Problem to work on:
Give the data below again exactly, and drop each picture from it.

[Machine-readable electronics designs]
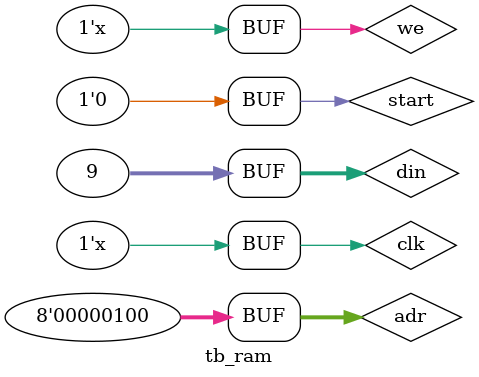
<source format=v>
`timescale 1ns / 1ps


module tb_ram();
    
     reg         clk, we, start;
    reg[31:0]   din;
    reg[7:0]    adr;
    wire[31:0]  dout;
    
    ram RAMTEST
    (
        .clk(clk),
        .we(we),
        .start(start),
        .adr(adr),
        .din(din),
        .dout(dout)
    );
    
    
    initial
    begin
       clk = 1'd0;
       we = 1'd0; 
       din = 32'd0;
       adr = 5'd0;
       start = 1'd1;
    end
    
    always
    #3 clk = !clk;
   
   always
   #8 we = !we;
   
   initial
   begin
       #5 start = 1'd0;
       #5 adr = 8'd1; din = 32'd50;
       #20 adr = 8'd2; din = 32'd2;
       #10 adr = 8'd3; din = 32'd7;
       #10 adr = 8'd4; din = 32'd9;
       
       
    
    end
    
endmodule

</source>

Response to this task:
<source format=v>
`timescale 1ns / 1ps


module tb_ram();
    
     reg         clk, we, start;
    reg[31:0]   din;
    reg[7:0]    adr;
    wire[31:0]  dout;
    
    ram RAMTEST
    (
        .clk(clk),
        .we(we),
        .start(start),
        .adr(adr),
        .din(din),
        .dout(dout)
    );
    
    
    initial
    begin
       clk = 1'd0;
       we = 1'd0; 
       din = 32'd0;
       adr = 5'd0;
       start = 1'd1;
    end
    
    always
    #3 clk = !clk;
   
   always
   #8 we = !we;
   
   initial
   begin
       #5 start = 1'd0;
       #5 adr = 8'd1; din = 32'd50;
       #20 adr = 8'd2; din = 32'd2;
       #10 adr = 8'd3; din = 32'd7;
       #10 adr = 8'd4; din = 32'd9;
       
       
    
    end
    
endmodule

</source>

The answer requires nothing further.